### PROBLEMS TO SOLVE
A – Can you quote the Form 10-K excerpt word for word from "For information regarding" up to and including "this Form 10-K."?
B – Can you continue the Form 10-K excerpt on market risk, starting right after its last sentence?

TEXT PROVIDED START

New Accounting Pronouncements

 

See Note 1 “Description of Business and Accounting Policies”- “New Accounting Pronouncements” to our consolidated financial statements.

 

Off-Balance Sheet Arrangements

 

We do not currently use any off-balance sheet arrangements to enhance our liquidity and capital resource positions, or for any other purpose.

 

Item 7A. Quantitative and Qualitative Disclosures About Market Risk

 

The Company’s primary market risks are attributable to fluctuations in commodity prices and interest rates. These fluctuations can affect revenues and cash flow from operating, investing and financing activities. The Company’s risk-management policies provide for the use of derivative instruments to manage these risks. The types of derivative instruments utilized by the Company include futures, swaps, options and fixed-price physical-delivery contracts. The volume of commodity derivative instruments utilized by the Company may vary from year to year and is governed by risk-management policies with levels of authority delegated by the Board of Directors. Both exchange and over-the-counter traded commodity derivative instruments may be subject to margin deposit requirements, and the Company may be required from time to time to deposit cash or provide letters of credit with exchange brokers or its counterparties in order to satisfy these margin requirements.

 

For information regarding the Company’s accounting policies and additional information related to the Company’s derivative and financial instruments, see Note 1—Summary of Significant Accounting Policies, Note 8—Derivative Instruments and Note 4—Debt and Interest Expense in the Notes to Consolidated Financial Statements under Item 8 of this Form 10-K.

TEXT PROVIDED END
EXERCISE DATA START

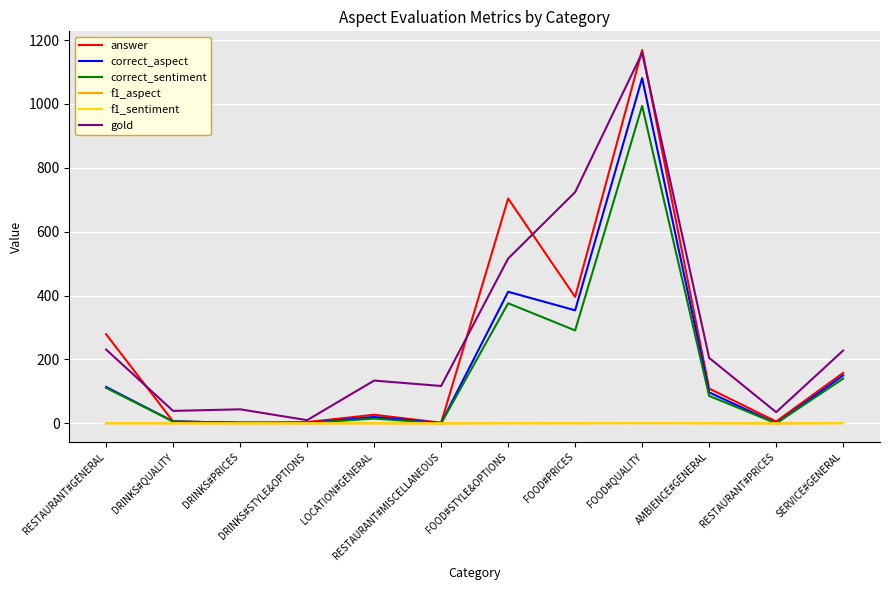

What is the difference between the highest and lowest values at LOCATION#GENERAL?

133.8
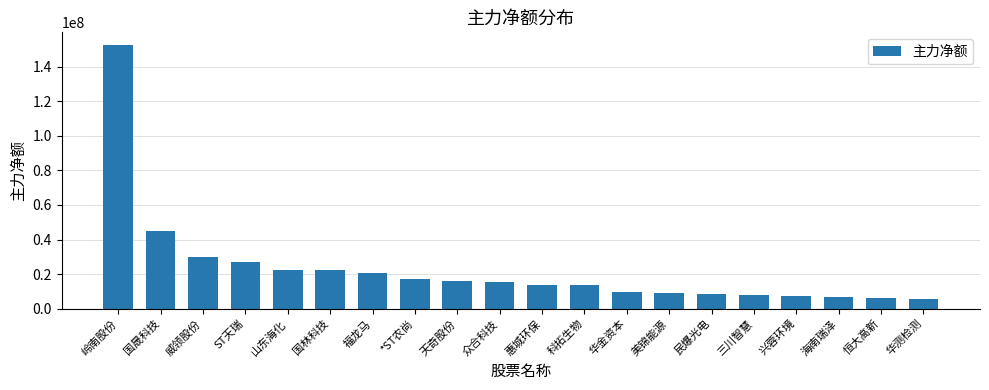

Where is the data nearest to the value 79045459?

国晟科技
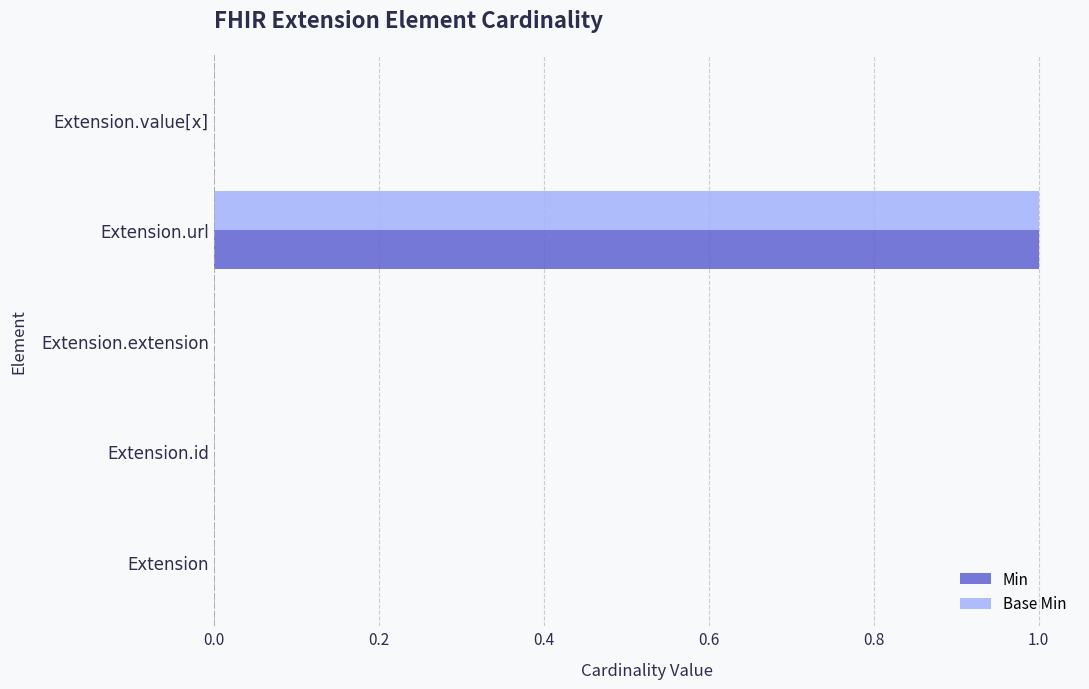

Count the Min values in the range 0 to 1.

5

EXERCISE DATA END
EXERCISE DATA START

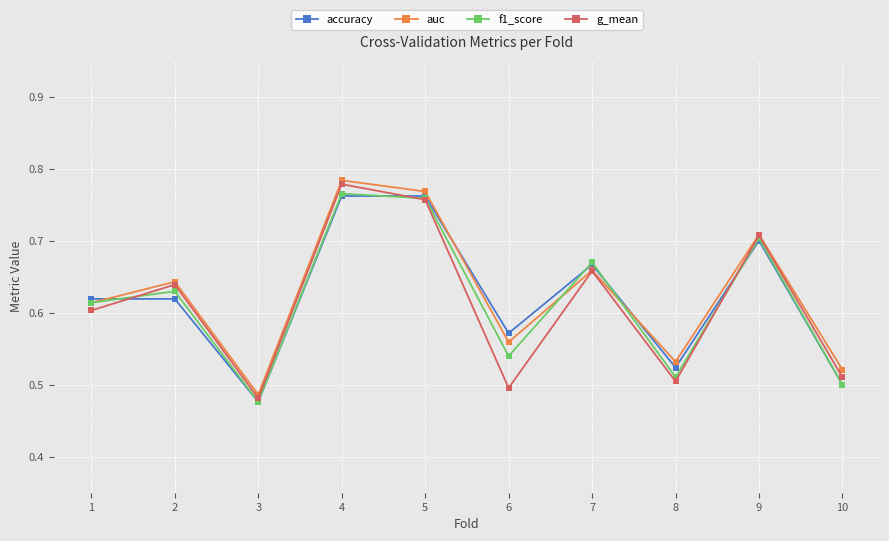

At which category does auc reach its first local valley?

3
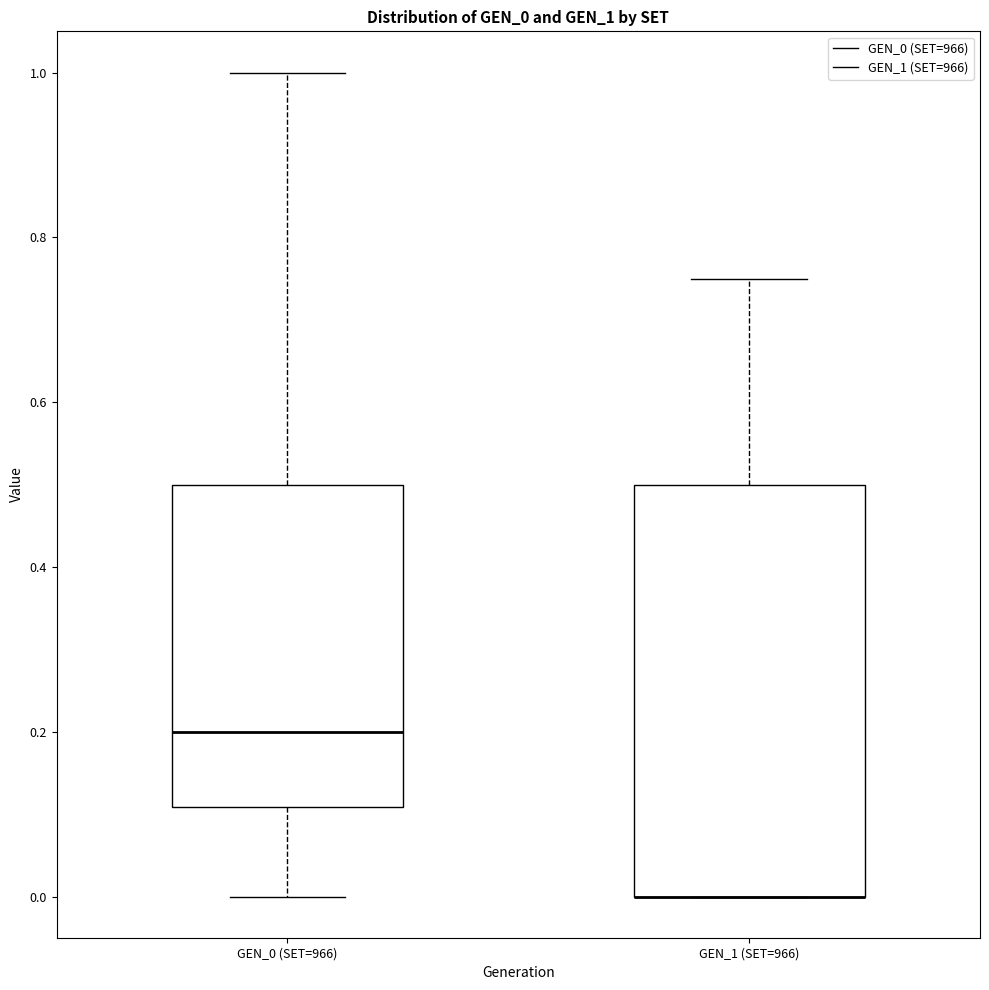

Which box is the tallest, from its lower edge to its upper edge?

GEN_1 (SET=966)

EXERCISE DATA END
EXERCISE DATA START

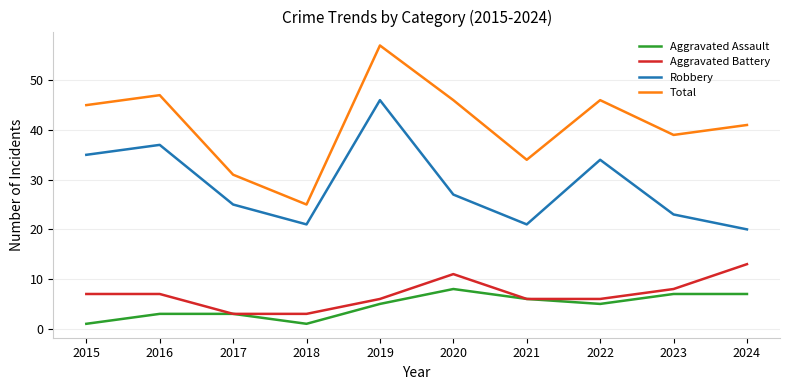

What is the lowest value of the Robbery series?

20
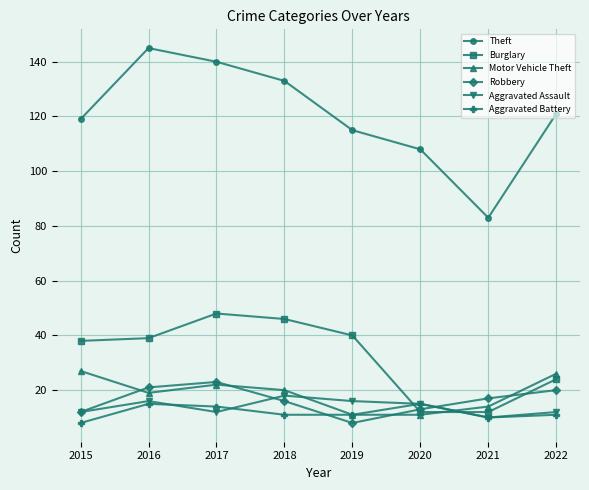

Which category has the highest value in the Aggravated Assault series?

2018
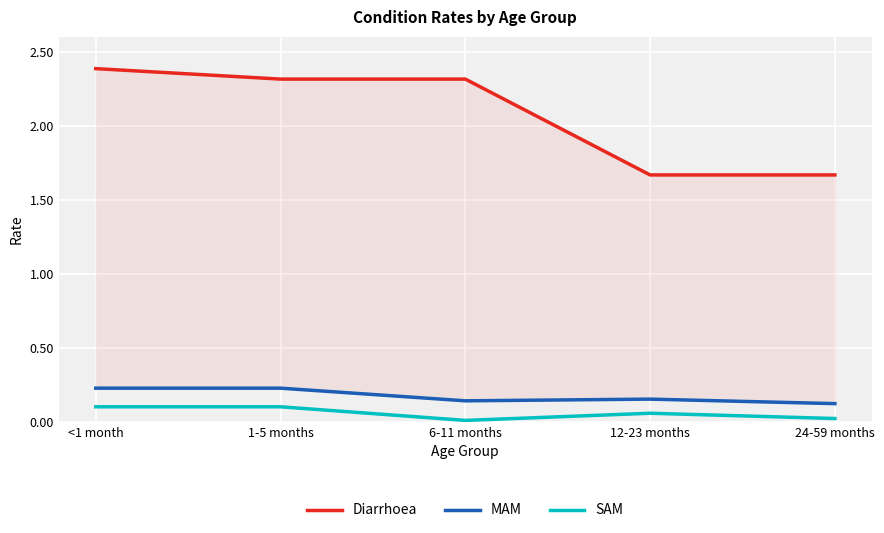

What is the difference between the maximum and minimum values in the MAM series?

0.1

EXERCISE DATA END

### RESPONSE LIST
A –
For information regarding the Company’s accounting policies and additional information related to the Company’s derivative and financial instruments, see Note 1—Summary of Significant Accounting Policies, Note 8—Derivative Instruments and Note 4—Debt and Interest Expense in the Notes to Consolidated Financial Statements under Item 8 of this Form 10-K.

B –
Commodity Price Risk

 

The Company’s most significant market risk relates to fluctuations in natural gas and crude oil prices. Management expects the prices of these commodities to remain volatile and unpredictable. As these prices decline or rise significantly, revenues and cash flow will also decline or rise significantly. In addition, a non-cash write-down of the Company’s oil and gas properties may be required if future commodity prices experience a sustained and significant decline. Below is a sensitivity analysis of the Company’s commodity-price-related derivative instruments.

 

The Company had derivative instruments in place to reduce the price risk associated with future equity production of approximately 29.2 Bcf of natural gas and 0.9 MMBbls of crude oil as of December 31, 2010. At December 31, 2010, the Company had a net asset derivative position of $35.8 million related to these derivative instruments. Utilizing actual derivative contractual volumes, a 10% increase in underlying commodity prices would have reduced the fair value of these instruments by approximately $14.4 million, while a 10% decrease in underlying commodity prices would have increased the fair value of these instruments by approximately $9.8 million. However, a gain or loss would be substantially offset by a decrease or increase, respectively, in the actual sales value of production covered by the derivative instruments.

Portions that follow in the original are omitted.